La Recherche d’UBS recommande trois approches clés: investir d'abord dans des obligations, puis dans des actifs plus risqués, s'engager sur un calendrier fixe (visant un déploiement sur douze mois, avec un plan pour accélérer la cadence en cas de correction de 5 ou 10%) et envisager d'émettre des options de vente pour générer un certain revenu si une opportunité d'achat à bon compte ne se présente pas.

Considérer l'or en guise de couverture

Depuis janvier, l'or a montré qu'il était un précieux instrument de diversification du portefeuille à deux reprises: lors de l'escalade des tensions entre les Etats-Unis et l'Iran et après l'éclatement de l'épidémie de coronavirus. Cette année, l'or est en hausse de 3,7%. Et, même si l'engouement pour les valeurs refuge retombera certainement une fois que l'épidémie sera maîtrisée, le métal jaune bénéficie toujours de fondamentaux porteurs. 

La Recherche d’UBS table sur une dépréciation
du dollar au second semestre.

La croissance économique atone aux Etats-Unis et la nette baisse des rendements obligataires depuis le début de l'année signifient que les taux réels vont probablement rester bas, ce qui réduit le coût d'opportunité inhérent à la détention d'or. De plus, la Recherche d’UBS table sur une dépréciation du dollar américain au second semestre, ce qui est de nature à soutenir le cours de l'or qui est exprimé en dollar.
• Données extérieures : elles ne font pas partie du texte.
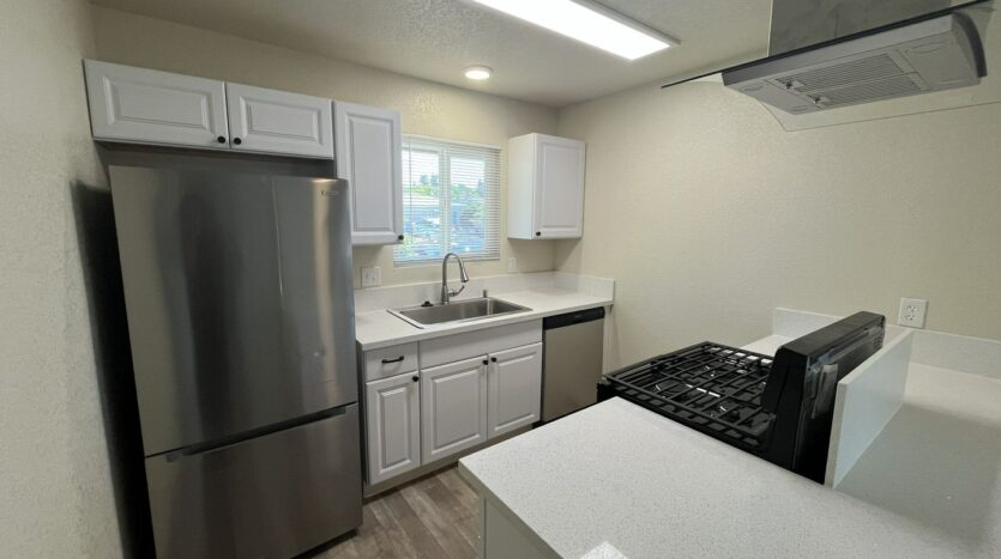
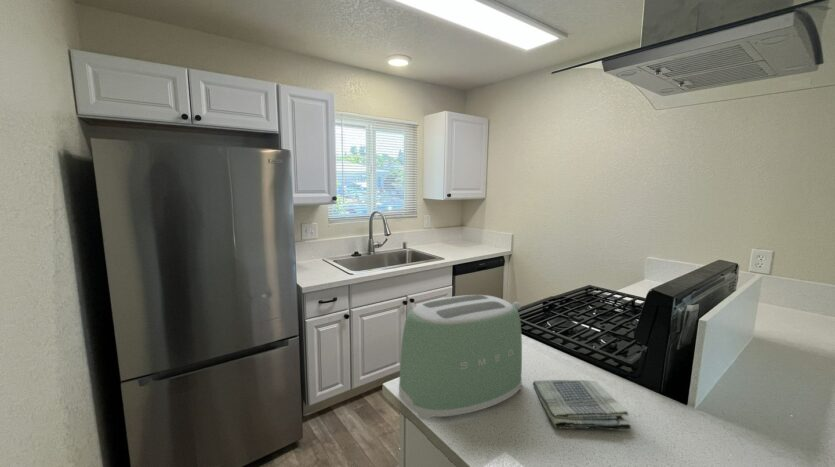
+ toaster [398,294,523,421]
+ dish towel [532,379,632,432]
Se concentrer sur les fondamentaux 

Il convient de faire abstraction du battage médiatique autour du coronavirus et de se focaliser sur ses conséquences économiques probables. L'impact à court terme sur la croissance en Chine pourrait s'avérer significatif, mais il sera aussi probablement temporaire. Un vif rebond de la croissance pourrait intervenir après un premier trimestre difficile. Les politiques monétaire et budgétaire sont porteuses. La Banque populaire de Chine a déjà baissé ses taux d'intérêt. En dépit de l'impact de l'épidémie sur la croissance chinoise, le différentiel de croissance entre les pays émergents et les pays développés devrait se creuser en faveur des premiers cette année et l'an prochain.

Cette année, l'évolution des cours des actions devrait principalement dépendre de la croissance des bénéfices. Or, cette dernière sera certainement supérieure à 10% dans la zone Asie hors Japon et dans le monde émergent, un rythme nettement plus élevé que dans les marchés développés.

Forts de ces enseignements, les investisseurs peuvent surmonter plus facilement les obstacles posés par les événements à risque inattendus. Même s’il est important de surveiller les risques qui pèsent sur les positions, il y a bon espoir que les mesures fortes prises par les pouvoirs publics permettront de maîtriser le virus. La Recherche d’UBS surpondère toujours les actions émergentes et, dans les portefeuilles asiatiques, la préférence est donnée aux actions de la zone Asie hors Japon.